La prima settimana dell’invasione di terra della Striscia di Gaza da parte dell’esercito israeliano ha già dimostrato che le operazioni militari rischiano di essere molto più dure e pericolose di quanto siano state in tutte le guerre precedenti nell’area. La ragione principale è che Hamas, rispetto all’ultima invasione nel 2014, è più preparata e soprattutto molto meglio armata. Con un numero di militari israeliani uccisi più che doppio rispetto alla guerra precedente, e questo -rileva il Wall Street Juornal-, quando l’esercito non ha ancora affrontato la vera battaglia urbana.

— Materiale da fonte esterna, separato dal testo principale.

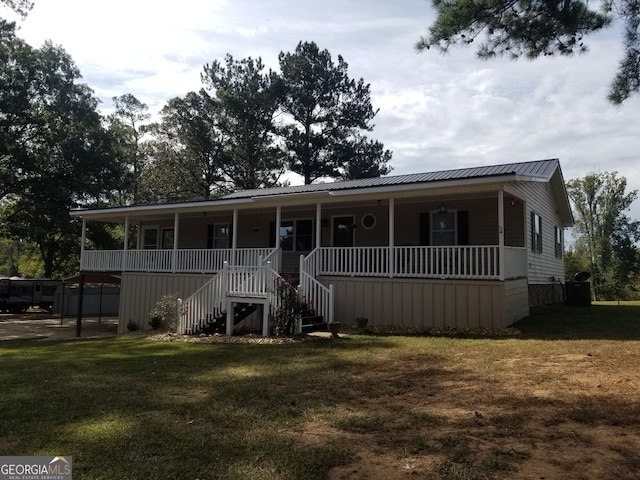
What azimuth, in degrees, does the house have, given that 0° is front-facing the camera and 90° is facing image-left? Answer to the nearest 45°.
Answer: approximately 45°

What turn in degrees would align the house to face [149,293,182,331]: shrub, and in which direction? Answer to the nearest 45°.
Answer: approximately 45° to its right

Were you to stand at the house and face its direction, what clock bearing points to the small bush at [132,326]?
The small bush is roughly at 2 o'clock from the house.
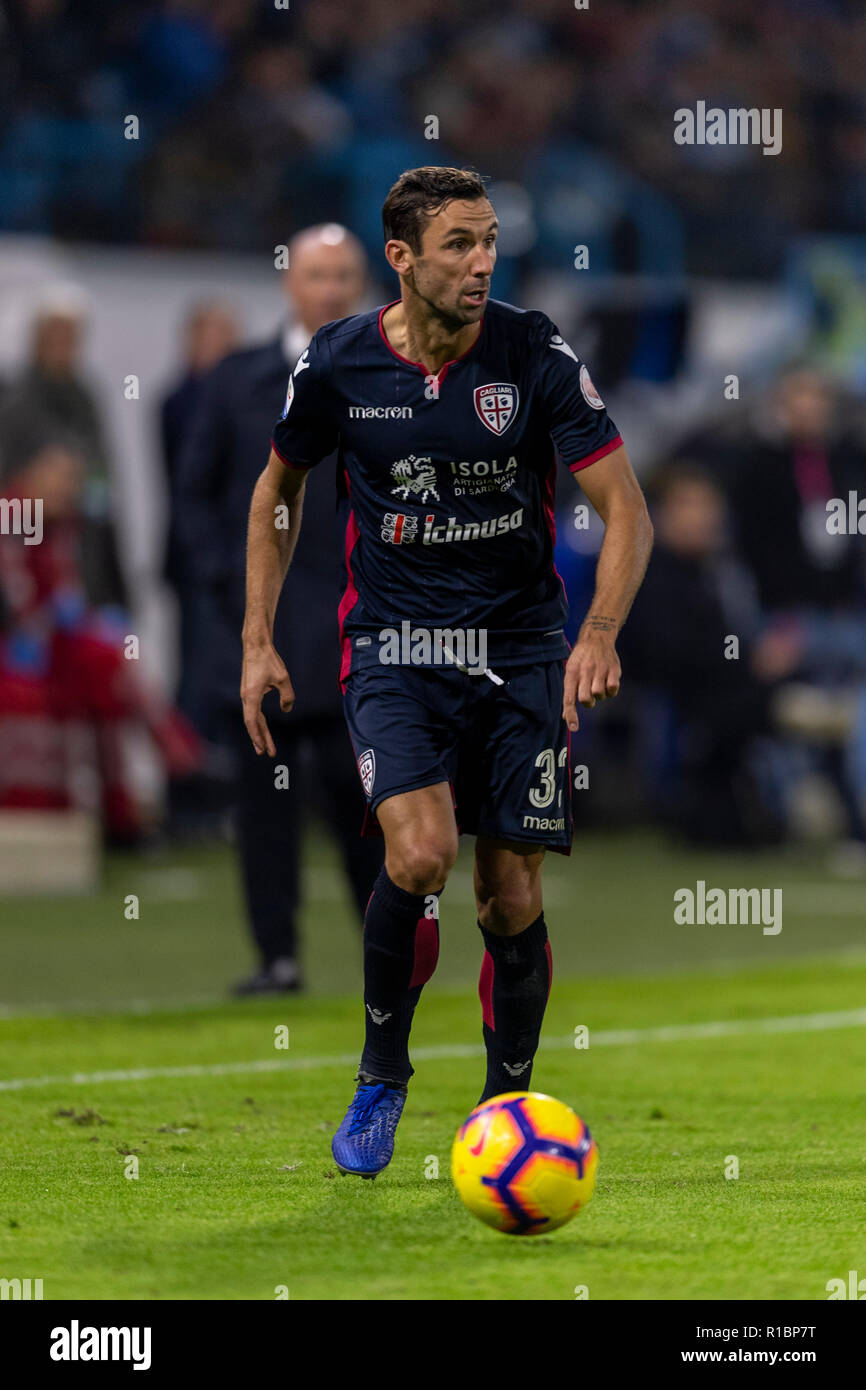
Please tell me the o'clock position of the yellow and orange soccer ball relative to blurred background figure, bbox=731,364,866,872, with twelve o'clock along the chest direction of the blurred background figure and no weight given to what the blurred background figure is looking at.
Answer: The yellow and orange soccer ball is roughly at 12 o'clock from the blurred background figure.

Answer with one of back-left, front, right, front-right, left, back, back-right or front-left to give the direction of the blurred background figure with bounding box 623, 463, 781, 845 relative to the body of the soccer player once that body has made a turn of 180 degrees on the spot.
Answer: front

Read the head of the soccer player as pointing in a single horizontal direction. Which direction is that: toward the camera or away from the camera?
toward the camera

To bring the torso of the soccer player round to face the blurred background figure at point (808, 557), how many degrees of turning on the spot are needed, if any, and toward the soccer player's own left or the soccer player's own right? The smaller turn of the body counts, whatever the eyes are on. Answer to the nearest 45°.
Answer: approximately 180°

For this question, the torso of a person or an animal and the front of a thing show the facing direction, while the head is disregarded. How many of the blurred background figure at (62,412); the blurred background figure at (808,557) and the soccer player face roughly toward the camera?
3

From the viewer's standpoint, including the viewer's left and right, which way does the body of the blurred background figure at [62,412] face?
facing the viewer

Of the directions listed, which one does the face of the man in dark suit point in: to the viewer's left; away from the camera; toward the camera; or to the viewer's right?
toward the camera

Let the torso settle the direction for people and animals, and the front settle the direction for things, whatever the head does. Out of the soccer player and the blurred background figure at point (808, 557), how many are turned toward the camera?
2

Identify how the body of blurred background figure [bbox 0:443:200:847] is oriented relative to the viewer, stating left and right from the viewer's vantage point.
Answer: facing the viewer and to the right of the viewer

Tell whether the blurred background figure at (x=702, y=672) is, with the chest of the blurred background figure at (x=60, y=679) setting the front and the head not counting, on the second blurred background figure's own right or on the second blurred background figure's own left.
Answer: on the second blurred background figure's own left

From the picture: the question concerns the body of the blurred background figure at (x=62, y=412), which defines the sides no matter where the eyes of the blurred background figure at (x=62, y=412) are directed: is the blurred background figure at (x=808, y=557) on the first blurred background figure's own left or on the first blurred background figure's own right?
on the first blurred background figure's own left

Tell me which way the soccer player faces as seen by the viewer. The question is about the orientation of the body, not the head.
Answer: toward the camera
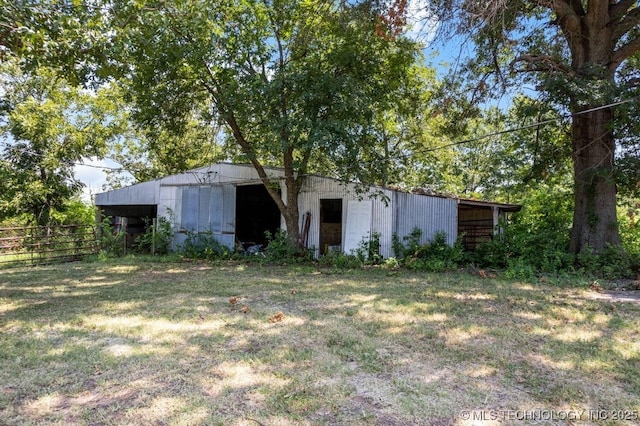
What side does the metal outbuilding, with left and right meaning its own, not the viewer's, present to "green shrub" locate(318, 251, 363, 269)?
front

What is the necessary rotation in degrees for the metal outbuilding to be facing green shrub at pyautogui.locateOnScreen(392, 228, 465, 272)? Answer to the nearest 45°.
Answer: approximately 45° to its left

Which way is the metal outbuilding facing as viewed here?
toward the camera

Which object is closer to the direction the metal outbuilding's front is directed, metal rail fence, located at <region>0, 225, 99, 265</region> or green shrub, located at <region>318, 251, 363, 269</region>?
the green shrub

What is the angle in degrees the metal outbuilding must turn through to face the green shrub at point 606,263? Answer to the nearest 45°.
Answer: approximately 45° to its left

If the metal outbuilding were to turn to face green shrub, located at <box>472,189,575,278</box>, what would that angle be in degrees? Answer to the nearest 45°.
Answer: approximately 45° to its left

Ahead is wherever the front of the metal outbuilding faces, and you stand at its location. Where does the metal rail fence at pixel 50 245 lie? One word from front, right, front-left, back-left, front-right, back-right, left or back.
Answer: right
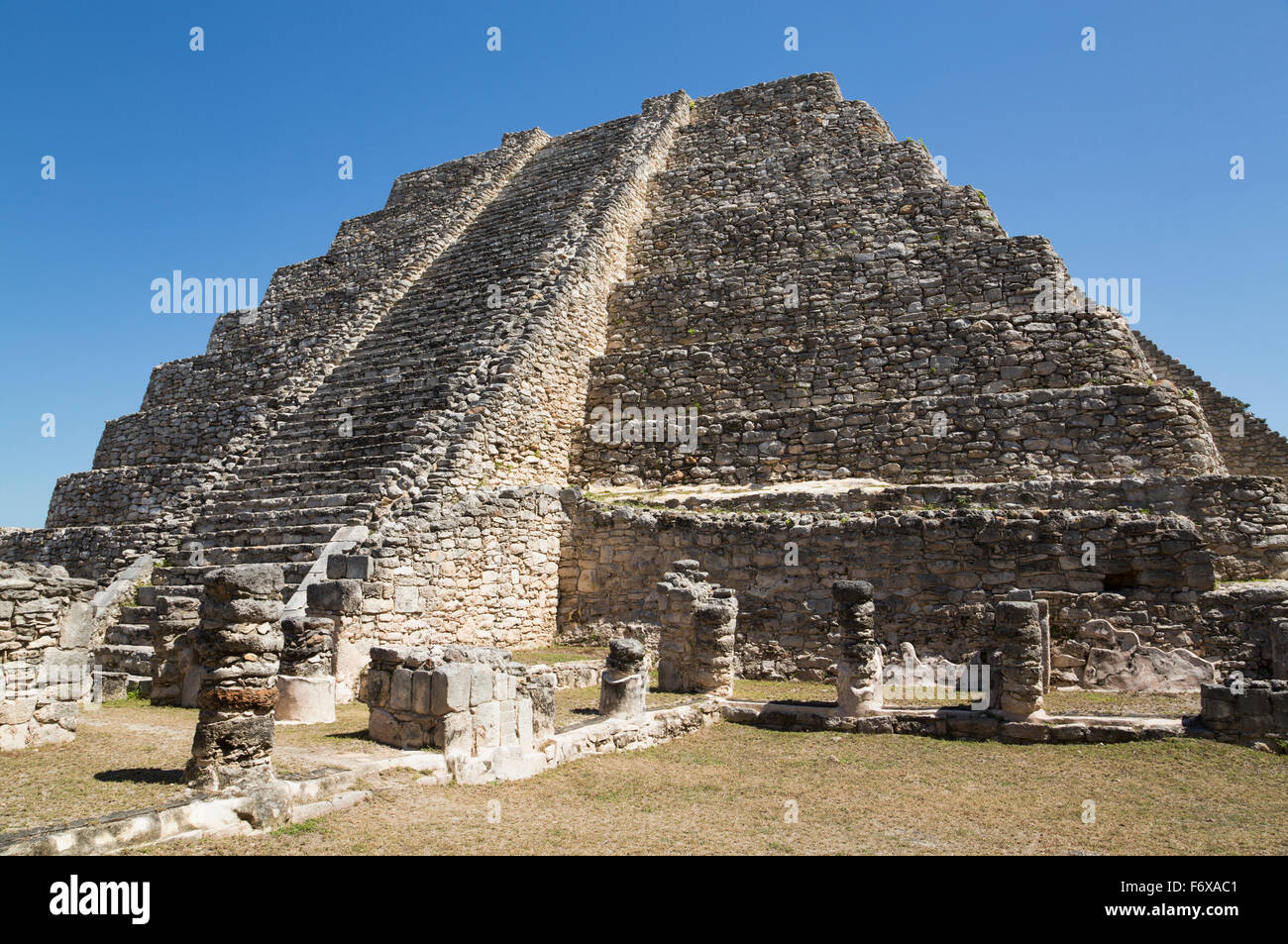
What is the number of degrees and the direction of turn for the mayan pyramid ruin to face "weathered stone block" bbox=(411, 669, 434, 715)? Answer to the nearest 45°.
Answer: approximately 45° to its left

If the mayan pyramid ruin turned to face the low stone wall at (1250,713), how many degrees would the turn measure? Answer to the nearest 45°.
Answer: approximately 90° to its left

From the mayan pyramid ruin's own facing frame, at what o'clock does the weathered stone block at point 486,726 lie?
The weathered stone block is roughly at 11 o'clock from the mayan pyramid ruin.

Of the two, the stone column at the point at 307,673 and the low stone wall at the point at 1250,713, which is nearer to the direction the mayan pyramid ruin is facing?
the stone column

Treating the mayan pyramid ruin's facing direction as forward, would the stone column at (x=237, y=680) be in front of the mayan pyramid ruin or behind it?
in front

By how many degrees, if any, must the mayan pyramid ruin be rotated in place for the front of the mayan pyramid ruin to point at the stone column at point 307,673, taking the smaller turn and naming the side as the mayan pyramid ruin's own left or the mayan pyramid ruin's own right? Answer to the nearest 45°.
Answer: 0° — it already faces it

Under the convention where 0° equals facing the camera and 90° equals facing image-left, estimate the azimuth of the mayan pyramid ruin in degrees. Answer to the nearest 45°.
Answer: approximately 45°
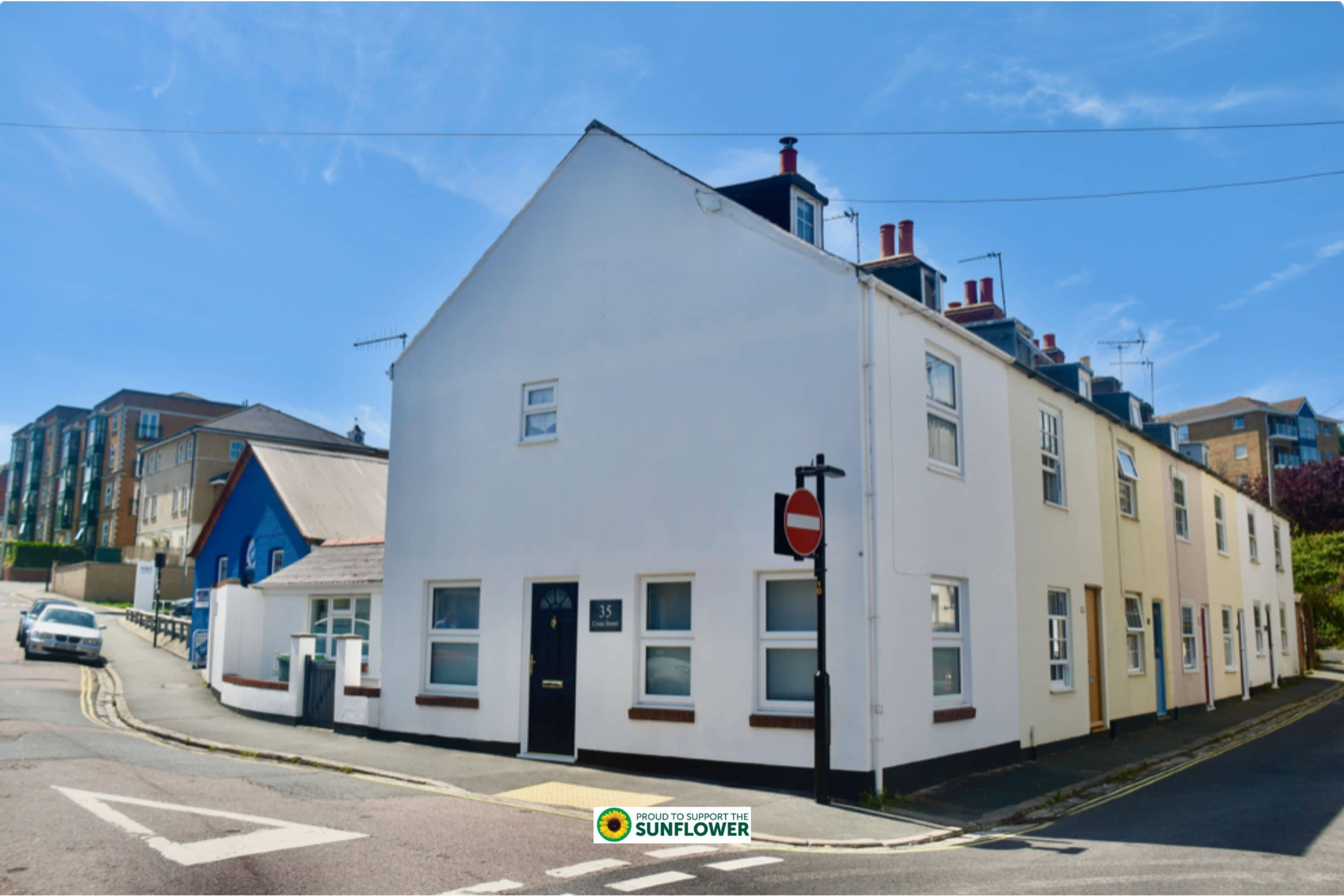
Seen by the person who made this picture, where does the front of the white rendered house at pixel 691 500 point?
facing the viewer and to the left of the viewer

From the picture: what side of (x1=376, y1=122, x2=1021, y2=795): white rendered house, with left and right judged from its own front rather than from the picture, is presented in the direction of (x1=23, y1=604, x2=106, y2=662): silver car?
right

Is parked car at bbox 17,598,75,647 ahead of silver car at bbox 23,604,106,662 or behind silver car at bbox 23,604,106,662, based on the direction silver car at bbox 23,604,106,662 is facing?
behind

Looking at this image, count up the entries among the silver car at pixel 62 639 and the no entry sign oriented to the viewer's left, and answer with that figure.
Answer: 0

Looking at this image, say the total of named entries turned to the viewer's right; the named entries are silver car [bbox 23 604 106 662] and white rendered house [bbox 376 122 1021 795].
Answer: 0

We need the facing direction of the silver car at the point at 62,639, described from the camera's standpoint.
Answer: facing the viewer

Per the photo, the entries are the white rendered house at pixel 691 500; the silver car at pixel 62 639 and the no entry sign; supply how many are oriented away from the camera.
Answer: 0

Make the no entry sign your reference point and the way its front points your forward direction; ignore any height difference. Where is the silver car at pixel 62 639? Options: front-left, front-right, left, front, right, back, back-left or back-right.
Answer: back

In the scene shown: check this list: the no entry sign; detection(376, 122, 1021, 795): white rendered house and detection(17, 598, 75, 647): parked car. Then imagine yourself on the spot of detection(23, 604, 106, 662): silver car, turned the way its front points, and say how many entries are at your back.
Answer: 1

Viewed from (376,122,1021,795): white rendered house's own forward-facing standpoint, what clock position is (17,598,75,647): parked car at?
The parked car is roughly at 3 o'clock from the white rendered house.

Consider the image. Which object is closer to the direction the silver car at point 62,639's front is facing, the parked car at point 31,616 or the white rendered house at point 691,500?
the white rendered house

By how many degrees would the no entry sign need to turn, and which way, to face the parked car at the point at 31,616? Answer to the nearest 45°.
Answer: approximately 180°

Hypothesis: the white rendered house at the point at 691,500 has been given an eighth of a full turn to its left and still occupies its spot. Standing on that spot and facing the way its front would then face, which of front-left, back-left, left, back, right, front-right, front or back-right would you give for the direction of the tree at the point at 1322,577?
back-left
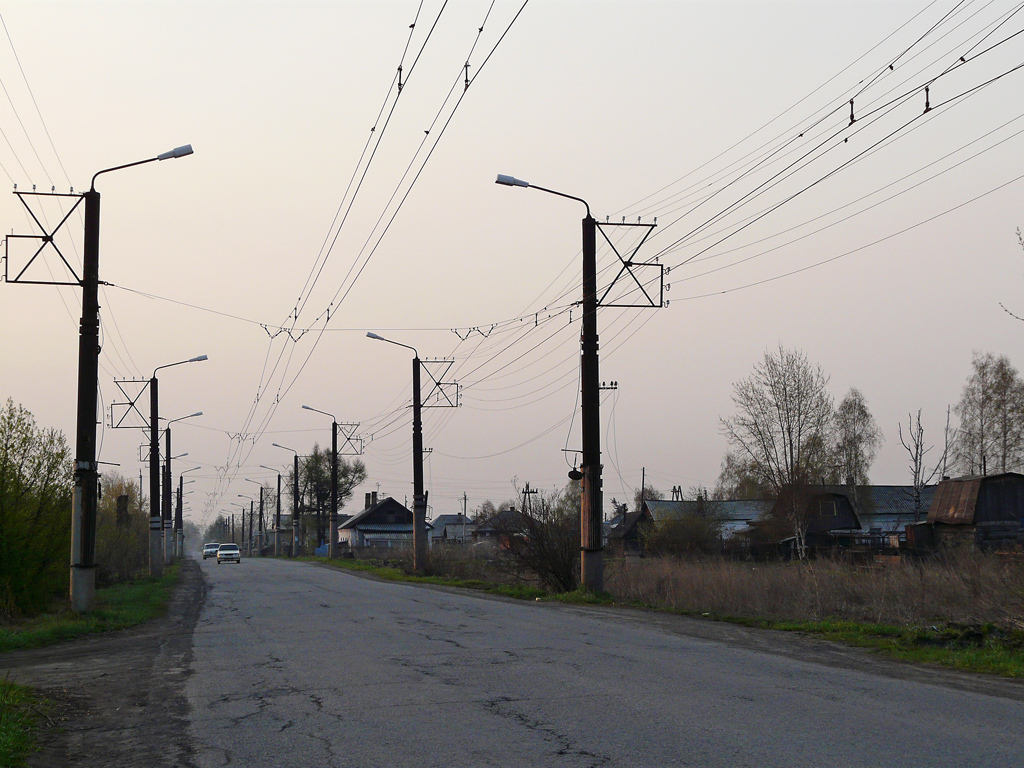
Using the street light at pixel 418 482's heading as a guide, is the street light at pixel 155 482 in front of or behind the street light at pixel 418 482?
in front

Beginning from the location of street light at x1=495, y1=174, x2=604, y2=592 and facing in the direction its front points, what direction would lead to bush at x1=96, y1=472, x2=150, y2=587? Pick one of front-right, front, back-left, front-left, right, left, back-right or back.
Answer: front-right

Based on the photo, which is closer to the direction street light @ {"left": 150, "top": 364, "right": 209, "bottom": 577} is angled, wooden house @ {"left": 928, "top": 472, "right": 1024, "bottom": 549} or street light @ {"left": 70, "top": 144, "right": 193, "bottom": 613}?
the wooden house

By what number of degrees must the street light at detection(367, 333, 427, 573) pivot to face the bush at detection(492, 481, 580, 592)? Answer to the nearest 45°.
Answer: approximately 90° to its left

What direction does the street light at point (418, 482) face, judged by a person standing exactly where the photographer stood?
facing to the left of the viewer

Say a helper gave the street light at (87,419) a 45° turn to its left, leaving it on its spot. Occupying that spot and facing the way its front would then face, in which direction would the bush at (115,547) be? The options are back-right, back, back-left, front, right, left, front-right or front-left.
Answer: front-left

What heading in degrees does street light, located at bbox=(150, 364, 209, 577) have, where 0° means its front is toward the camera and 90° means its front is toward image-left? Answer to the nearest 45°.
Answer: approximately 270°

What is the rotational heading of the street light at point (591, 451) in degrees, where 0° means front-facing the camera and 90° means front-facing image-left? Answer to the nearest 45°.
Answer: approximately 90°

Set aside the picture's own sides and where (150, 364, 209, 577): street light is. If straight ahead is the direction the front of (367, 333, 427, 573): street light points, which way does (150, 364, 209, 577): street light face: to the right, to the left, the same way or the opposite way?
the opposite way

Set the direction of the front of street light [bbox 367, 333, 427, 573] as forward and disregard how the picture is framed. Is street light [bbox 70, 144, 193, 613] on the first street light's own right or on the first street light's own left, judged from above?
on the first street light's own left

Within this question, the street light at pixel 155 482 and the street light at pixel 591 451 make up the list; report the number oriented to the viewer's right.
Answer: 1

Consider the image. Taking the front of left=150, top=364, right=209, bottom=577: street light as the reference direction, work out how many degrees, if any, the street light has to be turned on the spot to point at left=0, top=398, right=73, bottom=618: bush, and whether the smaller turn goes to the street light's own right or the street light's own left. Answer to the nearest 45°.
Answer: approximately 90° to the street light's own right

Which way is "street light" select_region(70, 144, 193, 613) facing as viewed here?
to the viewer's right

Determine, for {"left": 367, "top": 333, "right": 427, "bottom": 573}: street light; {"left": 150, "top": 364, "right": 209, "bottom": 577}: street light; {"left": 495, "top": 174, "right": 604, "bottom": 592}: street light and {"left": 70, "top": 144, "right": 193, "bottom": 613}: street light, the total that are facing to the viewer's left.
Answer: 2

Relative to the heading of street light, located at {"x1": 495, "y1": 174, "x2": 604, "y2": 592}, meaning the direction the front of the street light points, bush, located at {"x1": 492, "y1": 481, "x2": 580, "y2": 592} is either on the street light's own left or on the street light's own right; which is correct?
on the street light's own right
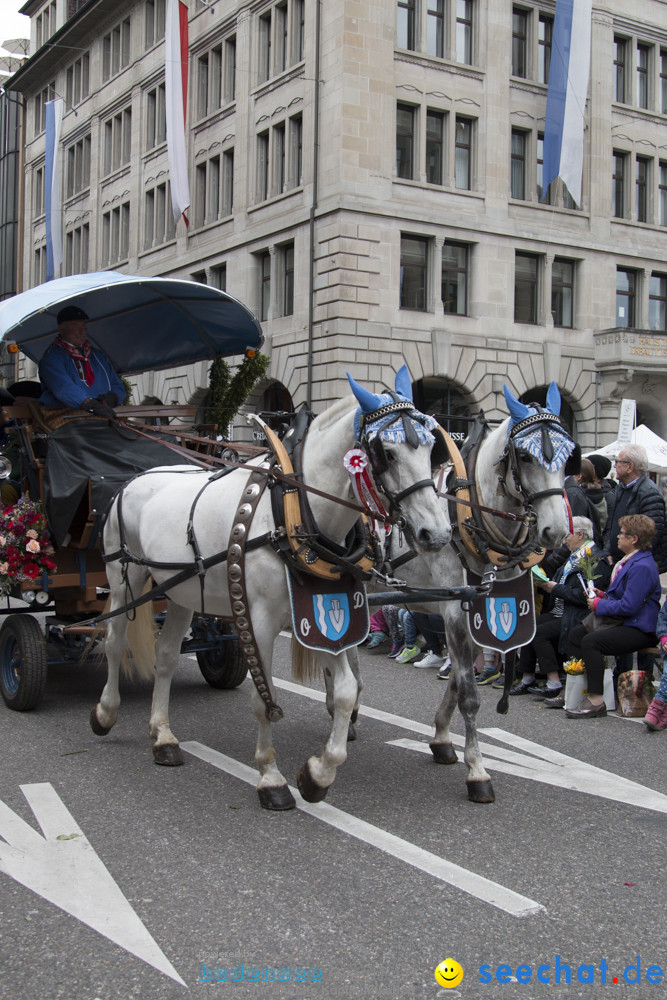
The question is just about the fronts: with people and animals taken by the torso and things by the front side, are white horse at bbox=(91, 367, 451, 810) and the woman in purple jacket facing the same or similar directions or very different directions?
very different directions

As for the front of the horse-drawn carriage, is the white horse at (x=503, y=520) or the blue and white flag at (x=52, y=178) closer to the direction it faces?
the white horse

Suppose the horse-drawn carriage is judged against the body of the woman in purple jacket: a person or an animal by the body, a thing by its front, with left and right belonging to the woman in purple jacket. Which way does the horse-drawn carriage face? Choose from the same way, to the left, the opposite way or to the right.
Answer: the opposite way

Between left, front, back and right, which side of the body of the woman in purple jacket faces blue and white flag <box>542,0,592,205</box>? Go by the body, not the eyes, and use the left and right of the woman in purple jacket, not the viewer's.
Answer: right

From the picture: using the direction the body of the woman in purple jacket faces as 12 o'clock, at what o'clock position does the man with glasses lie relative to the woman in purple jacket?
The man with glasses is roughly at 3 o'clock from the woman in purple jacket.

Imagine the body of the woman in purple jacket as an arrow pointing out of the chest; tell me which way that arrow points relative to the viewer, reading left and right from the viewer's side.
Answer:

Nel 2014, in poche settimane Israele entrò in profondità nella Striscia di Gaza, distrusse buona parte del sistema di tunnel di Hamas e due terzi dei razzi a disposizione del gruppo. Ma ora le cose sono cambiate. Armi più temibili e tattiche di guerriglia più sofisticate. Tra le altre cose, Hamas ha già usato due tipi di droni: sia quelli kamikaze, sia droni capaci di trasportare cariche esplosive che vengono sganciate su un obiettivo. Poi i missili anticarro portatili che sulla spalla di un solo uomo possono colpire corazzati a carri armati, come accaduto in Ucraina contro l’esercito russo.
Ma, anche se Hamas ha armi e tattiche migliori di un tempo, l’esercito israeliano rimane eccezionalmente più avanzato e meglio armato, sottolinea il Post. Ha il controllo dello spazio aereo, cosa che gli ha permesso in un mese di colpire ben 11 mila obiettivi -dicono militari-, ed è probabilmente uno degli eserciti più preparati al mondo nelle operazioni contro la guerriglia urbana. Per questo la maggior parte degli esperti non mette in dubbio l’estrema superiorità dell’esercito israeliano, ma sostiene che la guerra contro Hamas rischia di essere sanguinosa e probabilmente di lunga durata.
Secondo il ministero della Salute della Striscia di Gaza, sono stati uccisi finora più di 9.000 palestinesi: sono in gran parte civili, anche se Hamas non distingue nell’elenco dei morti tra civili e miliziani.
Come potrà evolvere l’offensiva di terra dell’esercizio israeliano a Gaza. Sei gli scenari possibili proposti su Avvenire da Francesco Palmas.
Due alternative, entrambe rischiosissime: assedio o assalto. Assediare il quadrilatero urbano di Gaza City, Beit Lahia, Beit Anoun e Jaballia o combatterci casa per casa. Una guerra d’assedio impone tempi lunghi che Israele non ha. Il sistema economico nazionale sull’orlo del crack con la mobilitazione dei riservisti, mentre monta la pressione internazionale. «Ecco perché si prospetta una guerra nelle città», avverte Palmas.
Israele come i russi a Grozny in Cecenia o iracheni e americani a Mosul. Città ridotte in macerie con i bombardamenti, e poi combattimento urbano. «Durante l’operazione ‘Margine di protezione’ (2014) l’esercito israeliano entrò brevemente a Gaza City e vi perse molti uomini, perché il terreno favorisce i difensori».
Gli americani sembrano convinti che la battaglia di Gaza City assomiglierà a quella di Falluja (2004): uno scontro, in Iraq, «fra sciami di insorti e falangi di marine». Ma Gaza City è più angusta, problematica per i blindati pesanti, e un paradiso per cecchini e imboscate.
Ancora Falluja, dicembre 2004. «L’esercito Usa ha dovuto usare metodi draconiani per aver ragione di un quadrato di 5 chilometri per 5, tenuto da pochi insorti, senza armi moderne, ma abilissimi nel piegare a proprio vantaggio lo spazio urbano». Fallita la strategia di manovra folgorante.
Come a Falluja, a Gaza City i difensori resisteranno accanitamente. «Il successo di Israele dipenderà dalla resistenza alle perdite contro un nemico bravissimo a guerreggiare in 3 dimensioni: sotterranea, di superficie e sopraelevata». E serviranno commandos, genieri, carri e mortai appoggiati da droni, jet ed elicotteri. Verso un’autentica ecatombe.
Ipotesi evacuazione Gaza. Hamas, Jihad Islamica e sigle minori con un salvacondotto verso paesi che già ospitano milizie ostili a Israele, come Iran e Siria. Un’operazione simile a quella effettuata con l’Olp di Arafat (1982). All’epoca, il leader e i miliziani ripararono a Tunisi, transitando da Beirut con la mediazione statunitense. Ma oggi appare l’ipotesi più improbabile.
Mentre le bombe continuano ad arare Gaza, cimitero diffuso con le fosse comuni già predisposte tra le macerie.